**TASK REQUIREMENTS:** Reproduce the rows below with "point_idx" replaced by "point_id" and everything else unchanged. Leave the pictures out of your answer.

**DATA TO USE:**
========================================
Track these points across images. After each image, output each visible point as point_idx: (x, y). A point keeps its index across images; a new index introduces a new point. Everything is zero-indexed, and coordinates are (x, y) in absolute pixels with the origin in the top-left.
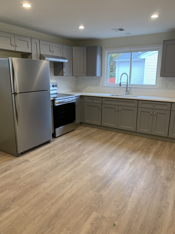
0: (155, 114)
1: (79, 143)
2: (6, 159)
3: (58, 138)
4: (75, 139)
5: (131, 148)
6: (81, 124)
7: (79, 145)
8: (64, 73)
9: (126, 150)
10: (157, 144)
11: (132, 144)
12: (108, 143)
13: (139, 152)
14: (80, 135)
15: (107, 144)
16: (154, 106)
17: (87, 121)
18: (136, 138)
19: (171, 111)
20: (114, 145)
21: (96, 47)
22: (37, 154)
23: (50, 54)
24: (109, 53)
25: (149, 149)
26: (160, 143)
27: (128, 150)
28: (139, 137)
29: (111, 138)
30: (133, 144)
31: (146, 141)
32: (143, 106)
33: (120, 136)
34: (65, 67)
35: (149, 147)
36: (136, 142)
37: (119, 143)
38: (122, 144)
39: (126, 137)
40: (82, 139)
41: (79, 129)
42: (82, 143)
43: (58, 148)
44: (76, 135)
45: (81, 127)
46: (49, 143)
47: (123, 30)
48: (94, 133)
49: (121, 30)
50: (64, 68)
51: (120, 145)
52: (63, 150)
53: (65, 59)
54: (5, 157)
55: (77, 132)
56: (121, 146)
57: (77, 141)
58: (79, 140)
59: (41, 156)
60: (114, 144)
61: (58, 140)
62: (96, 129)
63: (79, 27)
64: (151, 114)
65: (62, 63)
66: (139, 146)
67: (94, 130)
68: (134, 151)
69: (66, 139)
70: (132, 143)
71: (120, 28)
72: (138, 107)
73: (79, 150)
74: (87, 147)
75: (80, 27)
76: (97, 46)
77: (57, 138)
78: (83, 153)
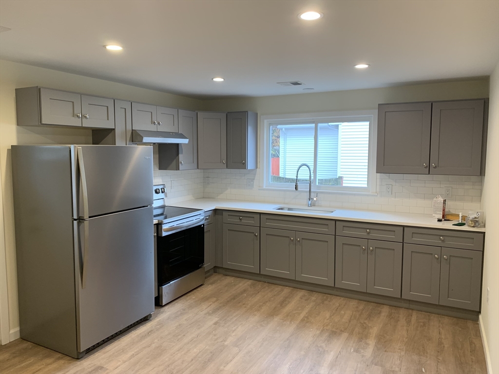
0: (372, 250)
1: (215, 319)
2: (51, 367)
3: (166, 308)
4: (205, 308)
5: (327, 325)
6: (216, 269)
7: (215, 323)
8: (180, 165)
9: (318, 332)
10: (380, 313)
11: (328, 317)
12: (277, 315)
13: (345, 335)
14: (215, 299)
15: (277, 319)
16: (369, 233)
17: (229, 264)
18: (336, 302)
19: (403, 243)
20: (291, 322)
21: (245, 113)
22: (123, 351)
23: (153, 128)
24: (270, 124)
25: (365, 328)
26: (385, 310)
27: (322, 331)
28: (342, 298)
29: (283, 304)
30: (331, 317)
31: (357, 307)
32: (347, 232)
33: (301, 298)
34: (182, 153)
35: (365, 323)
36: (336, 310)
37: (302, 316)
38: (307, 317)
39: (313, 298)
40: (220, 307)
41: (212, 284)
42: (220, 320)
43: (169, 334)
44: (205, 299)
45: (215, 277)
46: (147, 320)
47: (300, 84)
48: (245, 291)
49: (296, 84)
50: (180, 155)
51: (303, 320)
52: (179, 337)
53: (182, 136)
54: (48, 361)
55: (207, 290)
56: (306, 322)
57: (209, 314)
58: (215, 311)
59: (133, 356)
60: (290, 317)
61: (167, 312)
62: (249, 282)
63: (212, 79)
65: (177, 145)
66: (343, 320)
67: (244, 284)
68: (334, 333)
69: (184, 310)
70: (328, 315)
72: (335, 235)
73: (216, 337)
74: (234, 329)
76: (247, 112)
77: (164, 308)
78: (226, 343)
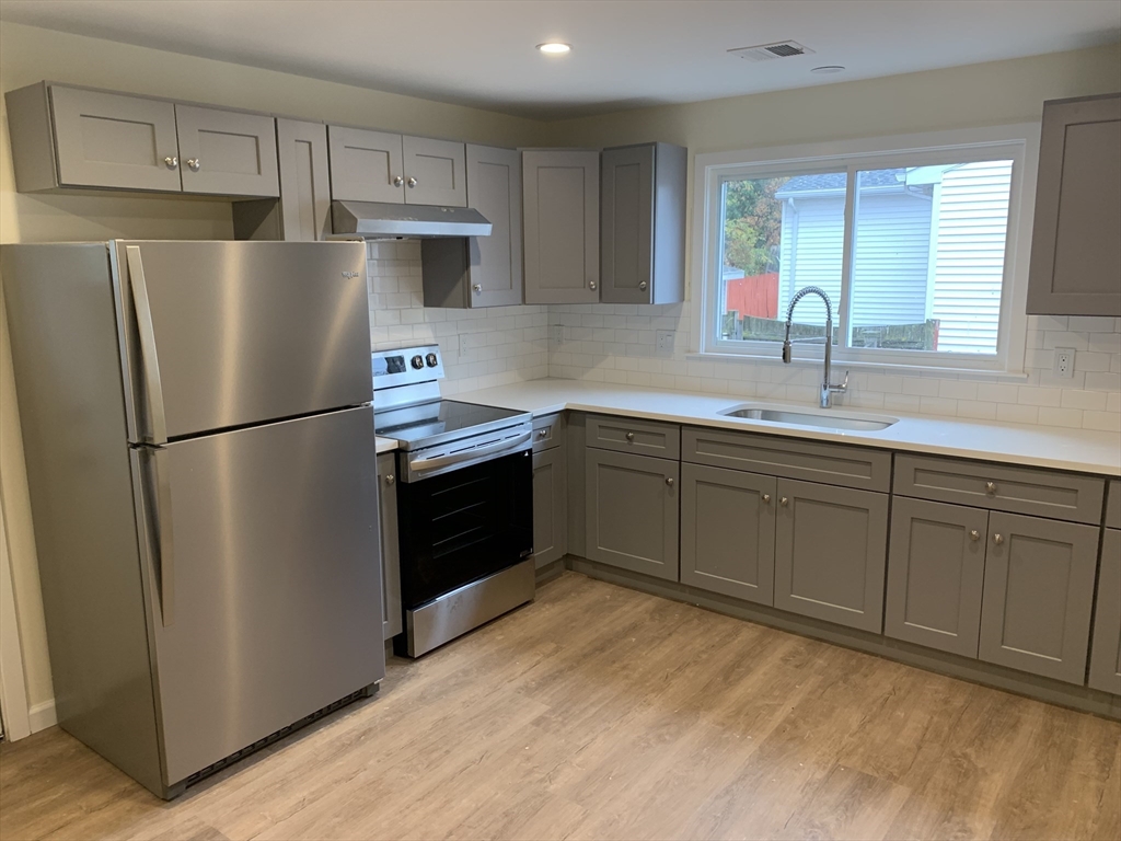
0: (1000, 543)
1: (539, 707)
2: (96, 818)
3: (425, 662)
4: (523, 670)
5: (848, 754)
6: (570, 562)
7: (537, 722)
8: (473, 294)
9: (820, 775)
10: (1015, 727)
11: (855, 727)
12: (710, 708)
13: (900, 792)
14: (553, 646)
15: (706, 722)
16: (992, 493)
17: (601, 551)
18: (884, 679)
19: (1102, 527)
20: (745, 732)
21: (650, 148)
22: (283, 785)
23: (394, 196)
24: (721, 179)
25: (966, 775)
26: (1033, 718)
27: (832, 772)
28: (904, 669)
29: (731, 674)
30: (862, 726)
31: (946, 702)
32: (925, 486)
33: (785, 660)
34: (478, 263)
35: (965, 756)
36: (883, 706)
37: (779, 717)
38: (793, 723)
39: (820, 662)
40: (561, 671)
41: (554, 601)
42: (553, 711)
43: (412, 743)
44: (528, 645)
45: (566, 583)
46: (367, 697)
47: (796, 52)
48: (634, 628)
49: (786, 51)
50: (474, 269)
51: (779, 731)
52: (435, 755)
53: (476, 217)
54: (97, 798)
55: (540, 617)
56: (787, 739)
57: (528, 690)
58: (545, 682)
59: (302, 804)
60: (746, 717)
61: (426, 675)
62: (650, 603)
63: (539, 46)
64: (976, 540)
65: (465, 241)
66: (901, 741)
67: (636, 607)
68: (868, 783)
69: (466, 672)
70: (854, 719)
71: (778, 39)
72: (891, 494)
73: (529, 765)
74: (582, 743)
75: (544, 49)
76: (655, 144)
77: (417, 665)
78: (552, 788)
========================================
**SOLUTION FOR THIS PROBLEM:**
Track these points across images. After each image, output each visible point as point_id: (x, y). A point keeps its index across images; a new index introduces a new point. Everything is zero-indexed, and coordinates are (x, y) in absolute pixels with the origin in the top-left.
0: (155, 114)
1: (79, 143)
2: (6, 159)
3: (58, 138)
4: (75, 139)
5: (131, 148)
6: (81, 124)
7: (79, 145)
8: (64, 73)
9: (126, 150)
10: (157, 144)
11: (132, 144)
12: (108, 143)
13: (139, 152)
14: (80, 135)
15: (107, 144)
16: (154, 106)
17: (87, 121)
18: (136, 138)
19: (171, 111)
20: (114, 145)
21: (96, 47)
22: (37, 154)
23: (50, 54)
24: (109, 53)
25: (149, 149)
26: (160, 143)
27: (128, 150)
28: (139, 137)
29: (111, 138)
30: (133, 144)
31: (146, 141)
32: (143, 106)
33: (120, 136)
34: (65, 67)
35: (149, 147)
36: (136, 142)
37: (119, 143)
38: (122, 144)
39: (126, 137)
40: (82, 139)
41: (79, 129)
42: (82, 143)
43: (58, 148)
44: (76, 135)
45: (81, 127)
46: (49, 143)
47: (123, 30)
48: (94, 133)
49: (121, 30)
50: (64, 68)
51: (120, 145)
52: (63, 150)
53: (65, 59)
54: (5, 157)
55: (77, 132)
56: (121, 146)
57: (77, 141)
58: (79, 140)
59: (41, 156)
60: (114, 144)
61: (58, 140)
62: (96, 129)
63: (79, 27)
64: (151, 114)
65: (62, 63)
66: (139, 146)
67: (94, 130)
68: (134, 151)
69: (66, 139)
70: (132, 143)
71: (120, 28)
72: (138, 107)
73: (79, 150)
74: (87, 147)
75: (80, 27)
76: (97, 46)
77: (57, 138)
78: (83, 153)
0: (372, 250)
1: (215, 319)
2: (51, 367)
3: (166, 308)
4: (205, 308)
5: (327, 325)
6: (216, 269)
7: (215, 323)
8: (180, 165)
9: (318, 332)
10: (380, 313)
11: (328, 317)
12: (277, 315)
13: (345, 335)
14: (215, 299)
15: (277, 319)
16: (369, 233)
17: (229, 264)
18: (336, 302)
19: (403, 243)
20: (291, 322)
21: (245, 113)
22: (123, 351)
23: (153, 128)
24: (270, 124)
25: (365, 328)
26: (385, 310)
27: (322, 331)
28: (342, 298)
29: (283, 304)
30: (331, 317)
31: (357, 307)
32: (347, 232)
33: (301, 298)
34: (182, 153)
35: (365, 323)
36: (336, 310)
37: (302, 316)
38: (307, 317)
39: (313, 298)
40: (220, 307)
41: (212, 284)
42: (220, 320)
43: (169, 334)
44: (205, 299)
45: (215, 277)
46: (147, 320)
47: (300, 84)
48: (245, 291)
49: (296, 84)
50: (180, 155)
51: (303, 320)
52: (179, 337)
53: (182, 136)
54: (48, 361)
55: (207, 290)
56: (306, 322)
57: (209, 314)
58: (215, 311)
59: (133, 356)
60: (290, 317)
61: (167, 312)
62: (249, 282)
63: (212, 79)
65: (177, 145)
66: (343, 320)
67: (244, 284)
68: (334, 333)
69: (184, 310)
70: (328, 315)
72: (335, 235)
73: (216, 337)
74: (234, 329)
76: (247, 112)
77: (164, 308)
78: (226, 343)
0: (1000, 543)
1: (539, 707)
2: (96, 818)
3: (425, 662)
4: (523, 670)
5: (848, 754)
6: (570, 562)
7: (537, 722)
8: (473, 294)
9: (820, 775)
10: (1015, 727)
11: (855, 727)
12: (710, 708)
13: (900, 792)
14: (553, 646)
15: (706, 722)
16: (992, 493)
17: (601, 551)
18: (884, 679)
19: (1102, 527)
20: (745, 732)
21: (650, 148)
22: (283, 785)
23: (394, 196)
24: (721, 179)
25: (966, 775)
26: (1033, 718)
27: (832, 772)
28: (904, 669)
29: (731, 674)
30: (862, 726)
31: (946, 702)
32: (925, 486)
33: (785, 660)
34: (478, 263)
35: (965, 756)
36: (883, 706)
37: (779, 717)
38: (793, 723)
39: (820, 662)
40: (561, 671)
41: (554, 601)
42: (553, 711)
43: (412, 743)
44: (528, 645)
45: (566, 583)
46: (367, 697)
47: (796, 52)
48: (634, 628)
49: (786, 51)
50: (474, 269)
51: (779, 731)
52: (435, 755)
53: (476, 217)
54: (97, 798)
55: (540, 617)
56: (787, 739)
57: (528, 690)
58: (545, 682)
59: (302, 804)
60: (746, 717)
61: (426, 675)
62: (650, 603)
63: (539, 46)
64: (976, 540)
65: (465, 241)
66: (901, 741)
67: (636, 607)
68: (868, 783)
69: (466, 672)
70: (854, 719)
71: (778, 39)
72: (891, 494)
73: (529, 765)
74: (582, 743)
75: (544, 49)
76: (655, 144)
77: (417, 665)
78: (552, 788)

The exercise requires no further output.